While the Russia-Ukraine war has had repercussions across the globe, it has been especially problematic for bakeries and households in Africa, a region that imports more than 40 percent of its wheat from Russia and Ukraine. While African countries are extremely dependent on imported wheat, and vulnerable to the vagaries of the international market, a growing number of bakers are taking advantage of a home-grown alternative – orange-fleshed sweetpotato puree, which can be substituted for about half the flour in bread or other baked goods.
Root and tuber crops like sweet potato have long been important staples in sub-Saharan Africa, especially among the rural poor, and because they are grown and consumed locally, they can buffer consumers from global commodity price shocks. The production and use of sweetpotato puree, however, is a recent development – part of the CGIAR International Potato Center’s (CIP) promotion of that resilient crop to fight hunger and malnutrition.
While most Africans grow and eat white- or yellow-fleshed varieties, orange sweetpotato is an excellent source of vitamin A – an essential nutrient for the health and development of pregnant women and children. One small orange sweetpotato can supply the daily vitamin-A needs of a young child, reducing their risk of infections, disease, and blindness. The robust root crop grows well on marginal land, with few or no chemical inputs, and produces more calories per hectare than wheat or rice, with less water.

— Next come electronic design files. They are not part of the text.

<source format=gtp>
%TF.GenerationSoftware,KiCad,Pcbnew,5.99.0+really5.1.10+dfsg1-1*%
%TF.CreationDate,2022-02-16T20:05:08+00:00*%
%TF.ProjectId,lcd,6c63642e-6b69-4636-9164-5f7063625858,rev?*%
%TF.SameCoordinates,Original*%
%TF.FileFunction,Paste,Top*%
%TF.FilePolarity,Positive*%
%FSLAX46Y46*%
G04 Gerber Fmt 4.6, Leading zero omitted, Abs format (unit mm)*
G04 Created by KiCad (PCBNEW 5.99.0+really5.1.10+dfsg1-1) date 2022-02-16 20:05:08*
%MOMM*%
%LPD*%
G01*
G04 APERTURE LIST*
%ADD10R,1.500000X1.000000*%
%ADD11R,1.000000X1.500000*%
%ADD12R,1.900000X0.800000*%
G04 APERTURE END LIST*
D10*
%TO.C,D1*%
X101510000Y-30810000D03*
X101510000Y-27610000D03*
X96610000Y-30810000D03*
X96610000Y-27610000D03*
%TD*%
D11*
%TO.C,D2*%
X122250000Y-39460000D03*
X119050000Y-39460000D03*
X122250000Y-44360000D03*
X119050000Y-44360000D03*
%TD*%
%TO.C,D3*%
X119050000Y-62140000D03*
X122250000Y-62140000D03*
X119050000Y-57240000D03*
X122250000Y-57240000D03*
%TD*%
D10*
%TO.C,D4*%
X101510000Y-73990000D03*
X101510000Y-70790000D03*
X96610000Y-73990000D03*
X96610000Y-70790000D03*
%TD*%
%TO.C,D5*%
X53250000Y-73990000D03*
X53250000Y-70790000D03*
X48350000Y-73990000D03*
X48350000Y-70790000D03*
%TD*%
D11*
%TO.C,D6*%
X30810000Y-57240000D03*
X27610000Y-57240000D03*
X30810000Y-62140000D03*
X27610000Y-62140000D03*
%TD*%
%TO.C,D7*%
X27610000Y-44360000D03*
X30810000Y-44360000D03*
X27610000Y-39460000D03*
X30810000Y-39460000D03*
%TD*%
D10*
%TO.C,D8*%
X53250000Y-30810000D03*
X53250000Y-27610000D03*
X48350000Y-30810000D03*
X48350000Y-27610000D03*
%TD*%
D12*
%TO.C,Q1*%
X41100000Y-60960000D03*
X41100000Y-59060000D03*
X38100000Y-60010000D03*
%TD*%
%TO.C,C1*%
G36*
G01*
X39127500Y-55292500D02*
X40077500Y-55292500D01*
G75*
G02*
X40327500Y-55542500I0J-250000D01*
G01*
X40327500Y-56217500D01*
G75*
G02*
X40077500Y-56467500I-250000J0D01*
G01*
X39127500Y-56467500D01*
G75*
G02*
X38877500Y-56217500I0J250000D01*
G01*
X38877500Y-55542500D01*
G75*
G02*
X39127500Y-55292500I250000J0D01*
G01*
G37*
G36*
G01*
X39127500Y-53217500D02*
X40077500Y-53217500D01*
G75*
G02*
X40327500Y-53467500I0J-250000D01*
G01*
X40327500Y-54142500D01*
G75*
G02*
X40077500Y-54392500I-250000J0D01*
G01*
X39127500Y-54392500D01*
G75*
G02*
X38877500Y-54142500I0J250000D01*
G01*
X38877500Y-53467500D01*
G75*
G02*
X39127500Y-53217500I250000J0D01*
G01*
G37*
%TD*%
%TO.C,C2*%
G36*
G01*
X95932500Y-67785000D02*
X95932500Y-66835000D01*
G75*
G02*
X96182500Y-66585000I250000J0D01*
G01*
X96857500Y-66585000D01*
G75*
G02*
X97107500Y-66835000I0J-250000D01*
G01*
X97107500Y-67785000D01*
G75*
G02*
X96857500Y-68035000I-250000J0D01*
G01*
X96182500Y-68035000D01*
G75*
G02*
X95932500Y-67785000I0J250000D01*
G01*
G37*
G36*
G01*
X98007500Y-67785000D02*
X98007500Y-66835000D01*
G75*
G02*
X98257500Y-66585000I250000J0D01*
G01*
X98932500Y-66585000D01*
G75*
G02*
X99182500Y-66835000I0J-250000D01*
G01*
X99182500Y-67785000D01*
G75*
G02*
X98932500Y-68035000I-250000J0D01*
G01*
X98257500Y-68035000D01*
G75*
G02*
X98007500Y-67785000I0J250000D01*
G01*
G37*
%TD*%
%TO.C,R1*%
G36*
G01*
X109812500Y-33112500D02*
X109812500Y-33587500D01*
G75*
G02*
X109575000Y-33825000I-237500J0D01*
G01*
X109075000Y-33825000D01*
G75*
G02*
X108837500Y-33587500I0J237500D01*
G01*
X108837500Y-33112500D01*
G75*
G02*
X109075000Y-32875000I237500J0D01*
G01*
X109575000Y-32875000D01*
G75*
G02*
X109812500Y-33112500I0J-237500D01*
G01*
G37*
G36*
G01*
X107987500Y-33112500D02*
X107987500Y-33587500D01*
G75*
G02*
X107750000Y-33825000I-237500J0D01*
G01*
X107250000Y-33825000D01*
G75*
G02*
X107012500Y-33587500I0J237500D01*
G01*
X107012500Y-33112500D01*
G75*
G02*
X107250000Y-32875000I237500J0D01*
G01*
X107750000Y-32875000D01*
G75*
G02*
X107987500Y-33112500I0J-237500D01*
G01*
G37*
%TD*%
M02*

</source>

CIP has partnered with national agricultural systems to breed resilient, high-yielding orange sweetpotato varieties adapted to local conditions and facilitate the development of seed systems to get quality planting material for them to almost 7 million farm households over the past decade. The promotion of orange sweetpotato puree production and use in baked goods is part of a broader effort to create demand for orange-fleshed varieties, to motivate more farmers to grow them and increase consumption of the nutritious crop.

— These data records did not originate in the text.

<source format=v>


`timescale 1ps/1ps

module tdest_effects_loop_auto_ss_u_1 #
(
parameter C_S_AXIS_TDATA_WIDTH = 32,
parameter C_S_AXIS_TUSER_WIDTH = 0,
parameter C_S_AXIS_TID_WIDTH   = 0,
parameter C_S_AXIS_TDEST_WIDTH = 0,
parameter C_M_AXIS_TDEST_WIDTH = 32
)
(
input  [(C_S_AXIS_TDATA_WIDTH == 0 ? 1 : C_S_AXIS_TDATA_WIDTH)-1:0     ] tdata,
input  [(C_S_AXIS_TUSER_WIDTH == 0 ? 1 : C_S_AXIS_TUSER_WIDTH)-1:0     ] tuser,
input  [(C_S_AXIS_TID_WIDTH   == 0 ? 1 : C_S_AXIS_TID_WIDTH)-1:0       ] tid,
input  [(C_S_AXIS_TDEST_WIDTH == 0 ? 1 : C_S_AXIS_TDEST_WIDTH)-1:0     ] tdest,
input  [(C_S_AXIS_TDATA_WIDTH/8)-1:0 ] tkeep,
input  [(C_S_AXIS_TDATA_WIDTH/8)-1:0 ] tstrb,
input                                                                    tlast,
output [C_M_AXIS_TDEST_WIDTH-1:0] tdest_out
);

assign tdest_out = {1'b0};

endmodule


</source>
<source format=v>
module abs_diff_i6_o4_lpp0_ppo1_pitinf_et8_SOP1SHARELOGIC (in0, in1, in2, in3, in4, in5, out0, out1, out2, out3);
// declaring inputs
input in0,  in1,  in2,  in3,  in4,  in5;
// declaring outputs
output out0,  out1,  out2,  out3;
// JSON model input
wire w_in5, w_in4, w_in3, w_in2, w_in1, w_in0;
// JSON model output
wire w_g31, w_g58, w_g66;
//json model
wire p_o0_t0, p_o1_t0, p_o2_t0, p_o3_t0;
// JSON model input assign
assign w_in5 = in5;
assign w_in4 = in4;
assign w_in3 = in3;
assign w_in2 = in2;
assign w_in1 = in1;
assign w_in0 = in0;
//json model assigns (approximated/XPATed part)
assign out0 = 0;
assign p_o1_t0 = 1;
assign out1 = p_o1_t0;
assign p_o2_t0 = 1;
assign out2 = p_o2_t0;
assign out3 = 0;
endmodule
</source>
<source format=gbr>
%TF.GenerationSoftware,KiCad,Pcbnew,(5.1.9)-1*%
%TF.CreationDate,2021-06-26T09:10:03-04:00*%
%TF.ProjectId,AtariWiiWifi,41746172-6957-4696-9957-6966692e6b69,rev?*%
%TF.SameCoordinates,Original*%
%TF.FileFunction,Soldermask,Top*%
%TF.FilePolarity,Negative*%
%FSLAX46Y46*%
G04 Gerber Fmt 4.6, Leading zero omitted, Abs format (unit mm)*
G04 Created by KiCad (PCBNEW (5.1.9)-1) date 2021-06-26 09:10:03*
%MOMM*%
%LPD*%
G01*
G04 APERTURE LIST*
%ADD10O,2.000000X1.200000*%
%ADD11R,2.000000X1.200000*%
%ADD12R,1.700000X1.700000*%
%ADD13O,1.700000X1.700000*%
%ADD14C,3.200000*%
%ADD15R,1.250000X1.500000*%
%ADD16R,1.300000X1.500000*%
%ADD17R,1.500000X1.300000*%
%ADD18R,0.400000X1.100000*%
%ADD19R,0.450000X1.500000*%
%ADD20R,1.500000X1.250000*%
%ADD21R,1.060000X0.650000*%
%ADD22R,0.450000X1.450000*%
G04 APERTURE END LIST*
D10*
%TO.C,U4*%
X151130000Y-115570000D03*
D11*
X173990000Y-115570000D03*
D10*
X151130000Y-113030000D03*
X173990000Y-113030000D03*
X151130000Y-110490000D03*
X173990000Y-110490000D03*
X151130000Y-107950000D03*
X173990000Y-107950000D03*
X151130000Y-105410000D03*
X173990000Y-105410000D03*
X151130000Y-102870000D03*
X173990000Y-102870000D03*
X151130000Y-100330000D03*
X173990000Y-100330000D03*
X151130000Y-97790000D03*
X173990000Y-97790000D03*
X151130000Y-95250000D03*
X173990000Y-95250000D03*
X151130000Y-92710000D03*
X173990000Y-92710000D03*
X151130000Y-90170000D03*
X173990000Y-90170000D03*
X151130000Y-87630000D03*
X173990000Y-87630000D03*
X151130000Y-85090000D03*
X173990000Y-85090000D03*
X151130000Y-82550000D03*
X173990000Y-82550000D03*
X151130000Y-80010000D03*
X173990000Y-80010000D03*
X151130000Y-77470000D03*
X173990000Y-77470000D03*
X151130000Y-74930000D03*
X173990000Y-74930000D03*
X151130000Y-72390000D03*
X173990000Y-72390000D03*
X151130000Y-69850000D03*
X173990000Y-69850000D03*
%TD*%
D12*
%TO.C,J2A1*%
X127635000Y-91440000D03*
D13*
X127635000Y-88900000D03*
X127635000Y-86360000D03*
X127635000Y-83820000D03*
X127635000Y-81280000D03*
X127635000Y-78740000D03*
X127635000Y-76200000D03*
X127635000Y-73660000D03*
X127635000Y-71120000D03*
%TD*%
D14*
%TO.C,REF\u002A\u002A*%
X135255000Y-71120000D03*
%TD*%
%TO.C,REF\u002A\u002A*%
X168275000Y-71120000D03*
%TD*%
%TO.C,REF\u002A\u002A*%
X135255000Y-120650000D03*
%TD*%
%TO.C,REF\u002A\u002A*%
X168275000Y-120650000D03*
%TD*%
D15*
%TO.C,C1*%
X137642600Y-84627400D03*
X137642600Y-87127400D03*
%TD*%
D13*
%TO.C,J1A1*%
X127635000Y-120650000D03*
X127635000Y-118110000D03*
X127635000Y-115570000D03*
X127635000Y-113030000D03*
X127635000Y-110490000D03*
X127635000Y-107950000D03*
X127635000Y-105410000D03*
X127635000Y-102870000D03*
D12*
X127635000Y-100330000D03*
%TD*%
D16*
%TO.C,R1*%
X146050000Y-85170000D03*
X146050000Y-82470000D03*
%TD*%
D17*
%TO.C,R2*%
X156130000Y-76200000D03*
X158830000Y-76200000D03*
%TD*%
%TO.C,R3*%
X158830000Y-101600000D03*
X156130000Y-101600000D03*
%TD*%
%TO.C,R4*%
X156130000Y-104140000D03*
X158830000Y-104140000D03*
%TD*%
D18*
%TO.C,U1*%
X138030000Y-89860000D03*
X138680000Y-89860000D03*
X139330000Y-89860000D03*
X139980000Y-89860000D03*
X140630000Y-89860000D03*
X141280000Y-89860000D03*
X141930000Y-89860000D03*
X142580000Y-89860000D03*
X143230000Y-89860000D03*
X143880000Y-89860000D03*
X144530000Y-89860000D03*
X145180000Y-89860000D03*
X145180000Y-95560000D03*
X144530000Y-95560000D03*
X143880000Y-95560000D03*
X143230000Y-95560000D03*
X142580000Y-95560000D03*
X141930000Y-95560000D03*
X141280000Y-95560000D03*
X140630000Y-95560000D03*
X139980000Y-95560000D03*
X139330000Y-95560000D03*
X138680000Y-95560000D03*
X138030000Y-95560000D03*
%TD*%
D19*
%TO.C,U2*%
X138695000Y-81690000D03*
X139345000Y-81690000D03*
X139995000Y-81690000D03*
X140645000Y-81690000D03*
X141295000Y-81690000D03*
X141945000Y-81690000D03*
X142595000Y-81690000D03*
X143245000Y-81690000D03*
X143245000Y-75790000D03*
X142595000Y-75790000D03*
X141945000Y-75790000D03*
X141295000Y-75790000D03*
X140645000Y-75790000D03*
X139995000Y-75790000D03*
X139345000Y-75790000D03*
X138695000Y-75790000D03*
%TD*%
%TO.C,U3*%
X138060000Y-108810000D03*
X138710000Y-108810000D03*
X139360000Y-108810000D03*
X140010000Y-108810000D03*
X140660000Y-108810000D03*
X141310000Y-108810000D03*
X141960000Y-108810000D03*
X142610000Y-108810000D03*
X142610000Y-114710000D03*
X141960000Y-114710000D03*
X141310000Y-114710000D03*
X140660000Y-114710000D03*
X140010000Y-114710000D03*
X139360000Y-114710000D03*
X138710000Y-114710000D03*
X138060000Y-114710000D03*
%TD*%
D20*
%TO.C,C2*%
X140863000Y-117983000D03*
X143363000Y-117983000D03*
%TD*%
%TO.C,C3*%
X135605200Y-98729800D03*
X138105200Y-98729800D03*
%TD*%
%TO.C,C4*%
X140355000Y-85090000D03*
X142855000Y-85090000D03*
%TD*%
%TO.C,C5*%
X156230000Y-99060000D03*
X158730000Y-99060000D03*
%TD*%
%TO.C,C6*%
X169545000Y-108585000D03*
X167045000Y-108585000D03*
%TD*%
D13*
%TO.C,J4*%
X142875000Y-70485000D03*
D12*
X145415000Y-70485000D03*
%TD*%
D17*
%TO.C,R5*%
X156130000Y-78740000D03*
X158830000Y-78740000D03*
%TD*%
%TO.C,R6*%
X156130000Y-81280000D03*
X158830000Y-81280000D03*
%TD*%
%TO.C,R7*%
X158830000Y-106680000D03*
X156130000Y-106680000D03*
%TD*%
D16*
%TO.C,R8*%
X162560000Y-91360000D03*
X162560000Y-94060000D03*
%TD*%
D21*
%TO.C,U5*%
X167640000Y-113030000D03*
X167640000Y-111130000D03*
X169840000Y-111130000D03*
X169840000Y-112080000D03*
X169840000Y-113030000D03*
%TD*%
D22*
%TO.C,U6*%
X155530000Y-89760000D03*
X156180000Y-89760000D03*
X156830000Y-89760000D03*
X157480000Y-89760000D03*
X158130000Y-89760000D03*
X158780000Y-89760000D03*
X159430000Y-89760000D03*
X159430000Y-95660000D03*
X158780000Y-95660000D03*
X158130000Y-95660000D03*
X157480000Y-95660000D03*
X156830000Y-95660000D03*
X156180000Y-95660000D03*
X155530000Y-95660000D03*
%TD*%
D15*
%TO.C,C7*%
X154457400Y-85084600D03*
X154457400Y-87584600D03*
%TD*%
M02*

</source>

Scientists found that puree retains its pro-vitamin-A content when baked, so the bread is almost as nutritious as boiled sweetpotato. CIP has helped businesses adopt aseptic puree production methods and its researchers developed a procedure to vacuum pack puree, giving it a three-month shelf life without refrigeration. This was vital to facilitate greater consumption, given sweetpotato’s perishability and the scarcity of refrigeration in rural Africa. At the same time, extension agents train smallholders – who produce 80 percent the food in Africa – in appropriate agricultural practices and postharvest handling of sweetpotato, so they can deliver the quality product that processors demand.
Most consumers like sweetpotato bread, and once people understand its nutritional value, they are willing to pay a little more for the “golden bread.” The pure can also be used in baby food, doughnuts, and other snacks. Bakers like it because they not only reduce their flour bill but also the amount of sugar and oil they use in dough, by 70% and 30% respectively. A growing number of businesses in Africa are producing or using sweetpotato puree as an ingredient, and CIP is collaborating with companies in Kenya, Malawi, and Uganda with a goal of increasing puree production to 10,000 tons per year.
Urbanization is advancing rapidly in Africa, where half the population is expected to live in urban areas by 2035, which will create urban food markets worth an estimated USD 500 billion. This includes growing demand for bread and processed foods, which creates opportunities for investors, workers, and farmers. For rural families that form part of the orange-fleshed sweet potato value chain, this can mean more nutritious diets, from the pro-vitamin-A crop they grow to the other varied foods their income enables them to buy.